What makes the film emotionally gripping and incredibly effective is how filmmakers Martha Shane and Lana Wilson chose to tell the story. Rather than focus on the polarized politics of abortion, they went behind the headlines and profiled the doctors — as they carefully, thoughtfully counseled patients or figured out whether to take or refuse them; as they talked about why they were inspired to continue Dr. Tiller’s work and the personal risks involved in doing so; and as they relaxed at home with their loved ones whose daily support and sustenance they rely on.
Equally important, the filmmakers allowed the physicians’ patients to speak for themselves. Their stories will make you weep. Three women describe (only their voices are heard) why they came to the painful decision to end wanted pregnancies because tests or sonograms showed severe fetal abnormalities. One couple, “born-again” Christians, state that they “know abortion is wrong” and they feel terribly guilty, but after weighing all the options, they must abort their son who would be born without a brain.

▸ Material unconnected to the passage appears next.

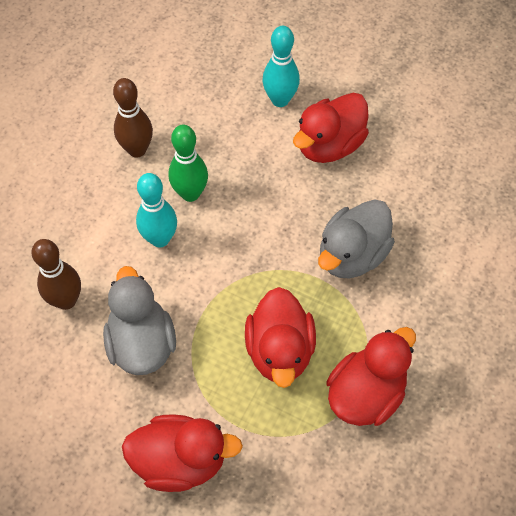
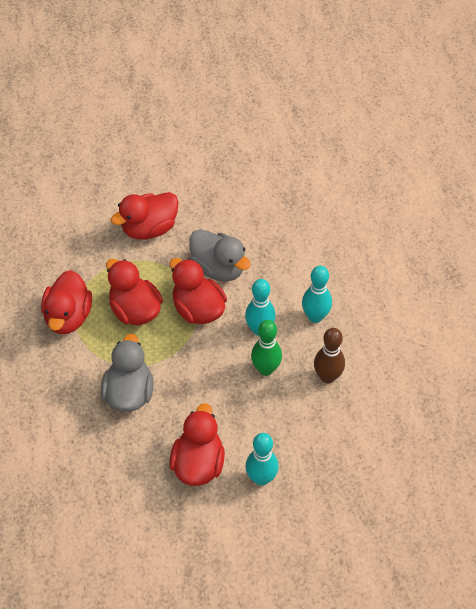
camera: 145 degrees right, 5 degrees down
(66, 300) = (282, 264): brown bowling pin -> none
(90, 216) = (315, 316): none -> turquoise bowling pin
(206, 305) = (198, 309): none -> red duck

Meanwhile, a young woman promises to report the rapist who impregnated her, while a 16-year-old from a Catholic family, who has been in deep denial about being pregnant, finally decides she must have an abortion.

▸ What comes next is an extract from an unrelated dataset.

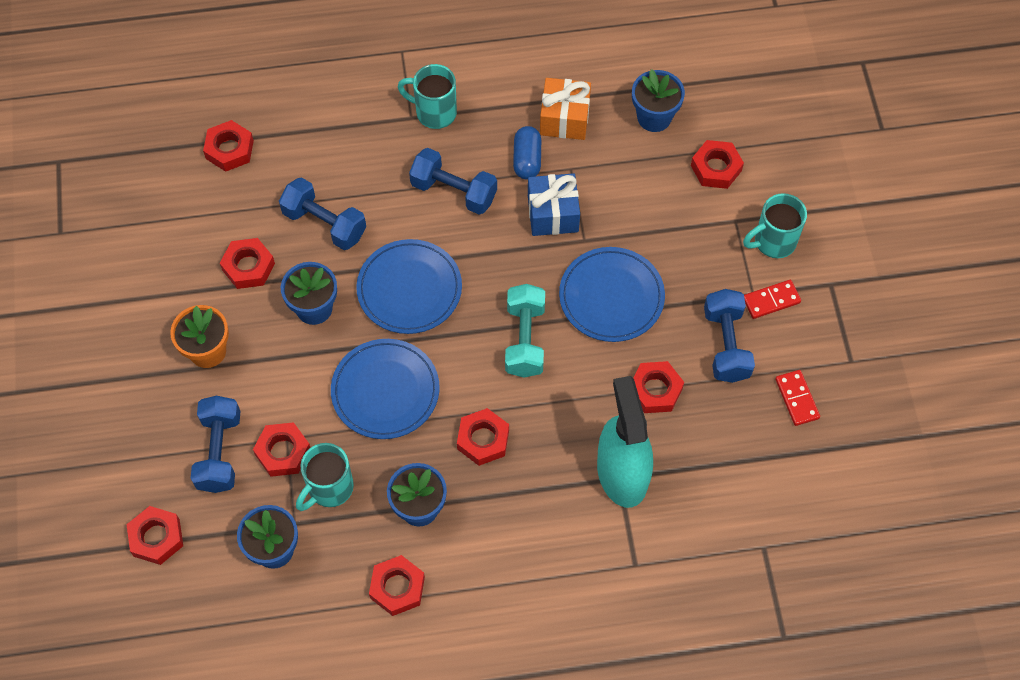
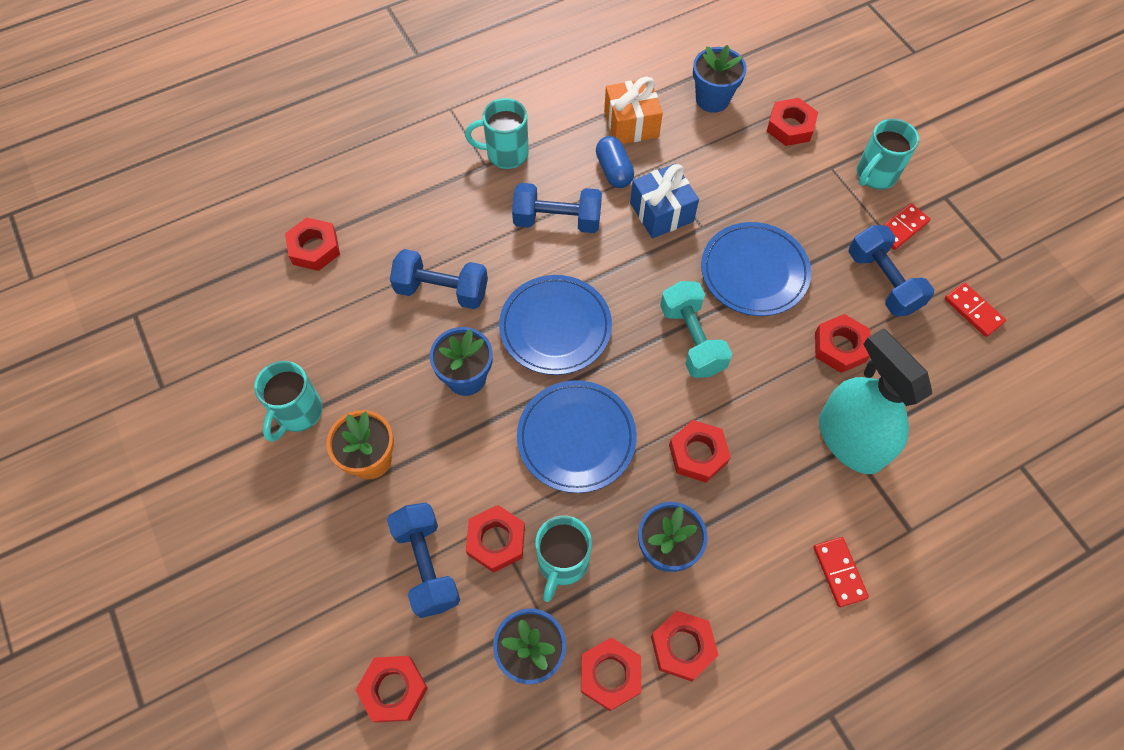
camera: 20 degrees left, 0 degrees up
(163, 292) = (298, 413): none -> turquoise mug
(248, 267) = (380, 358): red nut -> red nut (610, 675)
(555, 577) = (839, 572): none -> red domino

Each of the doctors is an articulate, compassionate, real-life hero: Dr. Warren Hern in Boulder, Colo.; Drs. Susan Robinson and Shelley Sella in Albuquerque, N.M.; and Dr. LeRoy Carhart, formerly of Bellevue, Neb., who, when abortions after 20 weeks were banned there, relocated to Germantown, Md.
Each of their stories tugs at your heart: Dr. Hern, whose aging mother worries about him; Dr. Robinson, who candidly admits, “Nobody wants to have an abortion”; Dr. Sella, a lesbian who started her career as a midwife; and Dr. Carhart, who says, in a soft but firm voice, that he could not continue without his spouse of 50 years, his childhood sweetheart, Mary.
The film’s major contribution is that it puts the spotlight where it truly belongs — on women and their doctors. In order to counter the escalating demonization of women who seek abortions and the misogynous crusade to outlaw all abortions, not just late ones, this film should have the widest possible distribution — in schools and colleges, on public television and cable, on the internet.
Shane and Wilson deserve accolades for creating a compelling portrait of women’s lives that has never before been so starkly, so compassionately and so honestly revealed. (aftertillermovie.com) Four stars!
Davis, a longtime reproductive justice activist, has self-published a pro-choice novel, “Love Means Second Chances.”